Britain has struggled to recover from the recession, with the economy barely growing over the past year. The IMF cut its 2011 and 2012 U.K. growth forecasts last month to 1.1 percent and 1.6 percent from 1.5 percent and 2.3 percent, respectively.
The economic outlook means the bank will be “more prone to action,” John Gieve, a former member of the MPC, told Bloomberg Television yesterday.
As the global recovery cools and Europe’s debt crisis threatens to spread to Italy and Spain, equity markets have suffered. The Stoxx Europe 600 Index fell 17 percent in the third quarter, while London’s FTSE 100 Index dropped 14 percent, the biggest quarterly drop since 2002.
U.K. Prime Minister David Cameron said on Oct. 4 that European leaders must resolve the crisis without delay, while U.S. Treasury Secretary Timothy F. Geithner warned last month that failure to combat the turmoil could lead to “cascading default, bank runs and catastrophic risk.”

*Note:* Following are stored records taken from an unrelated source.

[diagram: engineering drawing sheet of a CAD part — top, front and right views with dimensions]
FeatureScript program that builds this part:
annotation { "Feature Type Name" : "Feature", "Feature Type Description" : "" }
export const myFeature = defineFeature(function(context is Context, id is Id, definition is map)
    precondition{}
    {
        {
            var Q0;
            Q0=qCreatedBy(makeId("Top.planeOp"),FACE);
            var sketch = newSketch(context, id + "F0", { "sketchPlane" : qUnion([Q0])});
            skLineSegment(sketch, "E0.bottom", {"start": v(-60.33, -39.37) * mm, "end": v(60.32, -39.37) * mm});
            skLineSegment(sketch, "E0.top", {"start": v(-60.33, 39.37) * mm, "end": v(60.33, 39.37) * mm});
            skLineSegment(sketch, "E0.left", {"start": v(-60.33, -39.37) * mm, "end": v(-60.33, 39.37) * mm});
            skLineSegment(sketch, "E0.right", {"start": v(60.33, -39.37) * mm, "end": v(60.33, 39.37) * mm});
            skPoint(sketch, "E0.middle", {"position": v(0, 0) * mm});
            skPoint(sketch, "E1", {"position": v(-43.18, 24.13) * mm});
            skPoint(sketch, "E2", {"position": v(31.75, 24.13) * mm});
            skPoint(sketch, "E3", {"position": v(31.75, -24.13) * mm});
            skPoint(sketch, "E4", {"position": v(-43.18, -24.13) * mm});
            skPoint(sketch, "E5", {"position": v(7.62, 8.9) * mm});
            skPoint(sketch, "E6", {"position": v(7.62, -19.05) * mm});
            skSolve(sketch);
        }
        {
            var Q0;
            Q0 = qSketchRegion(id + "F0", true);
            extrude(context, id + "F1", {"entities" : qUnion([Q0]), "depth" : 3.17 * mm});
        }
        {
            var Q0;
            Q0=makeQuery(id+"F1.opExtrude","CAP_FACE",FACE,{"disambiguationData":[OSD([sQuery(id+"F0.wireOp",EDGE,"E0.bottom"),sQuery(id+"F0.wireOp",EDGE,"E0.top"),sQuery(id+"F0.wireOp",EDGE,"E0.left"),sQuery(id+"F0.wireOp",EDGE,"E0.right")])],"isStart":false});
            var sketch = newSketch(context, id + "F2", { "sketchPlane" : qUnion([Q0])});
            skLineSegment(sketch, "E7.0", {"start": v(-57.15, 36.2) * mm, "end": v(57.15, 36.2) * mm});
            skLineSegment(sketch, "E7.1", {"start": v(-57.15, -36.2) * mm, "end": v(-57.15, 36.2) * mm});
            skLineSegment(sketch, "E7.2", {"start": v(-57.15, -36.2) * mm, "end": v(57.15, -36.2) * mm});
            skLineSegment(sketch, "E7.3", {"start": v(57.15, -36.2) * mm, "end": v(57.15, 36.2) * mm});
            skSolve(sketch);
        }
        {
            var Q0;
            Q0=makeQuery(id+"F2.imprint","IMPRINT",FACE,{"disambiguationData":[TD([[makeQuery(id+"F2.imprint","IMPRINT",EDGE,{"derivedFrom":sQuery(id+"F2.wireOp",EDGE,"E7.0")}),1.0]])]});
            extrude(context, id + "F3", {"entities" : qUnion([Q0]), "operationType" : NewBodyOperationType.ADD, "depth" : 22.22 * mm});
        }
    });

“We are facing a real potential crisis in Europe,” Gieve said. “There is evidence credit conditions are tightening.”
European Union officials are working on plans to boost bank capital to contain the euro-region crisis, the IMF said yesterday. Leaders of the Group of 20 nations will meet in Cannes, France, on Nov. 3-4, which international finance chiefs see as the deadline for resolving the turmoil. The Bank of England publishes new quarterly economic forecasts Nov. 16.